わたしの目に映る雪生は、瞳に熱を帯びていて、唇はさっきのキスでなのか、少し濡れていて。乱れた髪の毛が、すごく色っぽい。

そんな姿を見て感じるコレは――――欲情?


「――バカ」
「ごめんなさい」
「今日は離さないよ……?」
「わたしなんかで……よければ」


返事を聞いた雪生は、それを合図に姿勢を正すと、いつかのときのようにわたしを抱き上げた。

足元を見ると、雪生のメガネが落ちていて。
ああ、さっきの音はこれが原因だったんだ、と今わかる。

靴も脱いでないのに、それすらも待てないとばかりに、雪生はすぐそこのドアを押し開けた。

――その部屋は、雪生の寝室。

キングサイズの雪生のベッドに、コワレモノのようにそっと降ろされた後、雪生がスニーカーに手を掛けた。


「あっ……じ、自分で」
「ねえ。『わたしなんか』じゃないって、伝わったんじゃなかったの?」
「えっ?」
「今日。見てくれたんでしょ?」


スルッとスニーカーを脱がされて、言われたことに思い出すのは立ち読みした漫画だ。


「【自信持って】って、伝わらない?」


そう言われても、なかなか素直に頷くことが出来ないけど。
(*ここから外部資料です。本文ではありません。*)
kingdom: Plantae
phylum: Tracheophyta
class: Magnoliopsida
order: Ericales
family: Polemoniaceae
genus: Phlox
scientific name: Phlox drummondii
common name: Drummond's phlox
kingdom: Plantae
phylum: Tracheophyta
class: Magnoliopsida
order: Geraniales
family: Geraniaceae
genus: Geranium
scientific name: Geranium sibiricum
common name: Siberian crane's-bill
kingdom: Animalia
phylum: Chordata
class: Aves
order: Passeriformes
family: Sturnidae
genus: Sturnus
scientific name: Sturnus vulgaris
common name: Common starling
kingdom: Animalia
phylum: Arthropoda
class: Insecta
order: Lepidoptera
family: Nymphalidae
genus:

でも確かに、心には沁みわたる温かな言葉。

自分を好きになれるように。
そんな自分を、相手から好いてもらえるように。

だから、ひとつひとつ、素直に前向きに。迷うくらいなら、飛び込んで行ってしまえという精神で。


「いろんな美希を見て、全部ひっくるめて好きになったから」


仰向けのわたしに、しっとりとした声で囁く。